Bénédicte, 32 ans, caissière dans une grande surface, élève seule sa fille de 10 ans dans un petit appartement HLM du centre-ville. Entre le bruit incessant, l’isolation thermique inexistante et l’absence totale de son ex-compagnon, elle jongle quotidiennement avec des défis que personne ne voit vraiment.

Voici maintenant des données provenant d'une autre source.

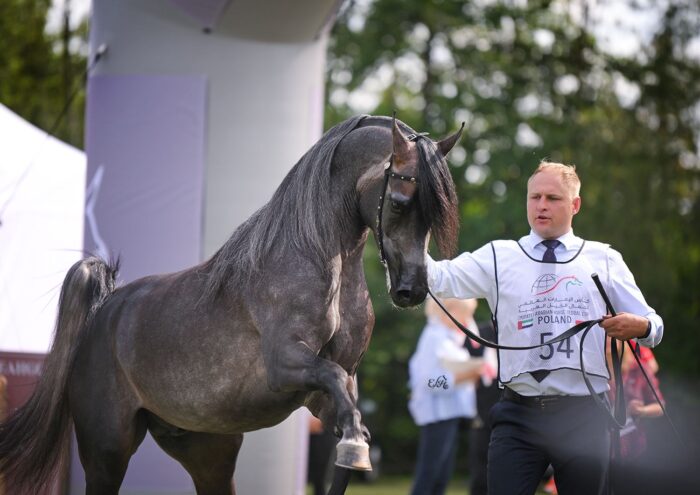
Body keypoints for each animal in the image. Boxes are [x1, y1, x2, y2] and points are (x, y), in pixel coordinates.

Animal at [0, 115, 462, 495]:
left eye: (436, 213)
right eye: (400, 201)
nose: (412, 290)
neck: (314, 259)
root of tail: (104, 312)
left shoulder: (330, 392)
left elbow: (349, 424)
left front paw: (355, 445)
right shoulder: (287, 366)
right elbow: (333, 388)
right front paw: (354, 447)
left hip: (208, 452)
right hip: (106, 452)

Quand une simple boîte d’antibiotiques fait s’écrouler toute l’organisation

C’est dimanche, jour du « coup de gueule » hebdomadaire. Bénédicte se demande pour la énième fois : suis-je vraiment à la hauteur ? Cette semaine, c’est la boîte d’antibiotiques introuvable depuis des jours qui a mis le feu aux poudres. Une prescription médicale, une simple boîte de médicaments, et voilà toute son organisation de la semaine qui s’effondre. Pire encore : les beaux-parents débarquent, et ils vont juger. Ils vont se demander comment une mère peut perdre les affaires essentielles de son enfant.

Le syndrome de l’imposteur éducatif

C’est cette sensation paralysante : celle de ne pas être à la hauteur, même quand on fait de son mieux. Bénédicte travaille, elle organise, elle s’occupe de sa fille, elle gère seule. Mais une boîte d’antibiotiques égarée et c’est l’effondrement psychologique. « Est-ce que je suis vraiment une bonne mère ? Est-ce que je fais assez ? Est-ce que je fais bien ? »

Son pédiatre le sait bien : c’est une mère attentive, responsable, aimante. Mais Bénédicte, elle, ne se le pardonne pas. Pas ce week-end. Pas avec les beaux-parents qui arrivent.

Fatiguée mais combative

Oui, Bénédicte est épuisée. Oui, elle déduit des points sur sa note de « bonne mère » pour une boîte de médicaments. Mais elle continue. Elle cherchera cette boîte. Elle mettra de l’ordre avant dimanche soir. Et lundi matin, elle sera de retour à son poste de caissière, le sourire professionnel collé aux lèvres, comme si de rien n’était.

Parce que c’est ça, être une mère solo en HLM bruyant : c’est d’être fatiguée mais combative. C’est de douter tout en avançant. C’est de se sentir imposteur en étant, en réalité, une héroïne du quotidien.

À tous ceux qui se reconnaissent dans cette histoire : vous n’êtes pas des imposteurs. Vous êtes juste humains.